Users control access to individual databases. When you create a user, you can map it to a login (see Create a user in MSDN for syntax). If you create a user that is mapped to a database login, you can set it as the default and log in.
One of the reasons for this is to allow multi-user environments where many databases are located on one server, which not everyone who has access to the server should have access to. For example, suppose we provide the services of company A and company B, and we place the database for each on one server. We donβt want someone from company A (or, more importantly, someone who compromised the credentials of someone from company A) to be able to access data for company B, so we only create a user to log into system A is the database of company A. Here is a brief code setup for experimenting with:
-- This script assumes whoever is running it has sysadmin permissions on the instance of -- SQL Server on which it is running. Do not run this on a production instance. -- Create a database for each company on the server instance. create database CompanyA; create database CompanyB; go -- Create a login for each company on the server instance. -- SQL Server integrated security has it issues, but it useful for an example like this. create login CompanyA_Login with password = 'pa55wOrd1', default_database = CompanyA; create login CompanyB_Login with password = 'pa55wOrd2', default_database = CompanyB; go -- Create a user in the appropriate database for each login. -- We need to tell the server that we want to use a specific database use CompanyA; create user CompanyA_User for login CompanyA_Login; -- We're granting it dbo for the purposes of our example here; -- a broad permission set like that is a bad practice. alter role db_owner add member CompanyA_User; go -- Repeat the process... use CompanyB; create user CompanyB_User for login CompanyB_Login; alter role db_owner add member CompanyB_User; go -- Create a table in each database and populate it with some data. use CompanyA; create table dbo.sensitiveInformation ( sensitiveInformation NVARCHAR(50) NOT NULL ); insert dbo.sensitiveInformation (sensitiveInformation) values ('Oh man, it would be bad if this got out!'); go use CompanyB; create table dbo.sensitiveInformation ( sensitiveInformation NVARCHAR(50) NOT NULL ); insert dbo.sensitiveInformation (sensitiveInformation) values ('Oh man, it would be even worse if THIS got out!'); go -- Now, feel free to log in as either user and see what you can and can't do. -- You will find that the CompanyA_Login will never be able to access CompanyB's -- data and vice versa.
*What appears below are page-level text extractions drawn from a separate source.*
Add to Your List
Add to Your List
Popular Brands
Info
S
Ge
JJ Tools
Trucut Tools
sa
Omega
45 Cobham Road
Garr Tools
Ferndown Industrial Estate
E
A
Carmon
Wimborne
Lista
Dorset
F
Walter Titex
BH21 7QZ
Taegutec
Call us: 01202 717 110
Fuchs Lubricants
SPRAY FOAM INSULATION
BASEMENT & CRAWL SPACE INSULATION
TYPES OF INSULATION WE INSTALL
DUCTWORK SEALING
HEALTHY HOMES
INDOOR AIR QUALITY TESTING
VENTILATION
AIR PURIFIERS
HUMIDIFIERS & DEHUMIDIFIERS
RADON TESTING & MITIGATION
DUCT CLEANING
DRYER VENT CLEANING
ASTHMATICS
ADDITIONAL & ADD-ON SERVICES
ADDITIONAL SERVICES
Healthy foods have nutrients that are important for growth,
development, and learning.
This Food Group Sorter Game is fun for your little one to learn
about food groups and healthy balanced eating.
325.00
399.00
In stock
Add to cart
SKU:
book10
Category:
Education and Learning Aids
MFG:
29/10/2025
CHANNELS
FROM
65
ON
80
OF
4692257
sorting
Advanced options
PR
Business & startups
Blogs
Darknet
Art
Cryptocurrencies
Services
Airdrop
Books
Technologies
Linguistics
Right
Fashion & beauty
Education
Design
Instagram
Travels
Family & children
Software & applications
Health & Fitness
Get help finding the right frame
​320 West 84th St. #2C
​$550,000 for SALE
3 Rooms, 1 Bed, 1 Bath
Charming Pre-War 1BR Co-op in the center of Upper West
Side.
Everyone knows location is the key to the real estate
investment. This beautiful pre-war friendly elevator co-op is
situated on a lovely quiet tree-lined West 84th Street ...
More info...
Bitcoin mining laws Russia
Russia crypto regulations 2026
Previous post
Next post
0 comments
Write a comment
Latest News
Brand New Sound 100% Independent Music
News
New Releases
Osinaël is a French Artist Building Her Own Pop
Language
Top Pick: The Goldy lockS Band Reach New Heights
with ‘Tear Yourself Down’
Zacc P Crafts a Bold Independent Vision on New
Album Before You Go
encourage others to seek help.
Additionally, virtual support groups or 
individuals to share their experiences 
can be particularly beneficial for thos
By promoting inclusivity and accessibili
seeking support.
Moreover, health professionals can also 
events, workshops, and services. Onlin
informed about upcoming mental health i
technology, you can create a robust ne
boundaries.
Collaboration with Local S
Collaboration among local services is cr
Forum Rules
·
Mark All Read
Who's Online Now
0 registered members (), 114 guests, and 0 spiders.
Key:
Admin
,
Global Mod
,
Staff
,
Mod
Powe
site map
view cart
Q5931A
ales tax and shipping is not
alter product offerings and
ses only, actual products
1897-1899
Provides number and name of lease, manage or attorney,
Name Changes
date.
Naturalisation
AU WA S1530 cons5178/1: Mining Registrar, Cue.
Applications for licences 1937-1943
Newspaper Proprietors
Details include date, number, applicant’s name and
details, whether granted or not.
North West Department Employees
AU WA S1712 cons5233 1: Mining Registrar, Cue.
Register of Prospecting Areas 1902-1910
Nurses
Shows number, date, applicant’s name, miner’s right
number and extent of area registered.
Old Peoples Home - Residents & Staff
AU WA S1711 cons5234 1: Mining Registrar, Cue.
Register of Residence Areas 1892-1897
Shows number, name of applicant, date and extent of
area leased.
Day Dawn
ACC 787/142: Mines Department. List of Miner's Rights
This allows for secure multi-tenant environments. -- Once you're done playing around, we'll clean up our samples. use CompanyB; drop table dbo.sensitiveInformation; drop user CompanyB_User; go use CompanyA; drop table dbo.sensitiveInformation; drop user CompanyA_User; go use master; drop login CompanyB_Login; drop login CompanyA_Login; drop database CompanyB; drop database CompanyA;
If you need separate, discrete security / permission sets, and you need one user to have more than one of these sets, you want to use database roles. This Tech Republic article gives a decent shine to the benefits of roles, although I would recommend checking out MSDN for the latest ways to create them.